Taking issue with insurers
Still, health insurers wield more influence through their market position than hospitals when it comes to setting terms, said Jerry Flanagan, health-care policy director for the Foundation for Taxpayers and Consumer Rights, a nonprofit, public-interest advocacy group in Los Angeles.
He said patients end up paying more or going without coverage when there’s less local-market competition and states don’t regulate prices.
“Consolidation means patients have less choice and are beholden to whatever rates that insurer wants to charge,” Flanagan said. “We’re moving toward a single-payer system, which is a single HMO,” he said. “The private market has become a profiteering middleman that’s leeching money out of the health-care system. This issue of the inefficient middleman becomes even more problematic as there’s less competition in the market because the insurance companies have more freedom to take more of our dollar for their profit.”
But Ginsburg maintains that acquisitions such as UnitedHealthcare’s purchase of PacifiCare and Oxford Health Plans have tended to be in markets where the acquirer was not a major player.
He said some mergers are intended to make companies more of a national plan that’s available in more places and with stronger networks, which may attract multi-state employers and could be a plus for consumers.
“Much of the consolidation has come not from mergers but from the larger national plans winning out in the competition over the smaller and local or regional plans,” he said. “That’s what leading the markets to become more consolidated.”
“Many of the mergers we have seen over recent years have not increased the plans’ market share appreciably in particular markets,” Ginsburg added. “For one thing, the [Department of Justice] wouldn’t allow it.
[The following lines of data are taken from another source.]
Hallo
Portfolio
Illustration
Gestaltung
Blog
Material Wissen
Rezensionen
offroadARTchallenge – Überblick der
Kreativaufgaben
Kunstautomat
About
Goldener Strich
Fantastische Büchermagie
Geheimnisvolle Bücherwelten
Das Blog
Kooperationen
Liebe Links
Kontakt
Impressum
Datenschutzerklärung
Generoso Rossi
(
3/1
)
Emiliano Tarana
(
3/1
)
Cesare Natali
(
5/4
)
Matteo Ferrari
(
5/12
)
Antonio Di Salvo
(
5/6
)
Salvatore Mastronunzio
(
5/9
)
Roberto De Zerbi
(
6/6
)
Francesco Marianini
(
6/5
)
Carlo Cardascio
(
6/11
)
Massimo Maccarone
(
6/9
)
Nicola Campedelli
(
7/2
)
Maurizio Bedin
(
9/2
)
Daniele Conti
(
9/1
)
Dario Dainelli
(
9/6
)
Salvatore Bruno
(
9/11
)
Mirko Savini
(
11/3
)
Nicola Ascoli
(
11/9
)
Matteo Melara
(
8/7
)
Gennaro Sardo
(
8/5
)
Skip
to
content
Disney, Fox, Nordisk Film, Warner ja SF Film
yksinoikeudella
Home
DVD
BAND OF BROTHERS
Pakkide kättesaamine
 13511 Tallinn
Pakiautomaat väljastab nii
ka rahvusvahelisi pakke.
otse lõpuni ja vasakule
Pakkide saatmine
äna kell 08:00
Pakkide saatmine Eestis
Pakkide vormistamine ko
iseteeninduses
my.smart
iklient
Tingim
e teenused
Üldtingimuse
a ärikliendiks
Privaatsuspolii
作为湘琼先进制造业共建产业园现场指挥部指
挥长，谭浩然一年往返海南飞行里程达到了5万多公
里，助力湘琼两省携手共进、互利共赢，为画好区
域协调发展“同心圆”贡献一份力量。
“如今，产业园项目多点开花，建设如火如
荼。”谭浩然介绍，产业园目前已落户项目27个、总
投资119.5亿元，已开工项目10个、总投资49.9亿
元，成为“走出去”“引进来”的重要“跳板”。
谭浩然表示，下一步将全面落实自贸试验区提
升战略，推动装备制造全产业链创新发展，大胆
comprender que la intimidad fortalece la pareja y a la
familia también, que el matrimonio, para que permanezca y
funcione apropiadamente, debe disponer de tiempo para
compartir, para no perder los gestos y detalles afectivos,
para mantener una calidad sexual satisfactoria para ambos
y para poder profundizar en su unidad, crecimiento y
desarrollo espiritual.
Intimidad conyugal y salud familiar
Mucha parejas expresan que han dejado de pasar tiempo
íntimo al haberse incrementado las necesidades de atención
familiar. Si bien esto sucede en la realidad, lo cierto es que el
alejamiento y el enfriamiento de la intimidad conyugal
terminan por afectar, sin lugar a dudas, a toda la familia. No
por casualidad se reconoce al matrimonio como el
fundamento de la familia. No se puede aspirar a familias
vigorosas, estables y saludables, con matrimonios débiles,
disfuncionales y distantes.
The other thing is the share of the leading plans in a market has tended to get larger because they get better payments from providers and can offer lower premiums.”
But lower premiums are far from guaranteed, he said.
“It clearly means lower payment rates for providers, but for consumers you don’t know whether the greater market power or the fact that they’re paying less for providers is going to come out in the balance,” Ginsburg said.
Whether mergers of health insurance companies deliver on the promise of greater administrative efficiencies and economies of scale — translating into better prices and benefits for consumers — isn’t known, Yegian said.
“Almost everything seems to cut both ways,” she said. “It may well be more efficient to process all those claims when you’re enormous. Are there some downsides? Maybe. It’s not crystal clear.”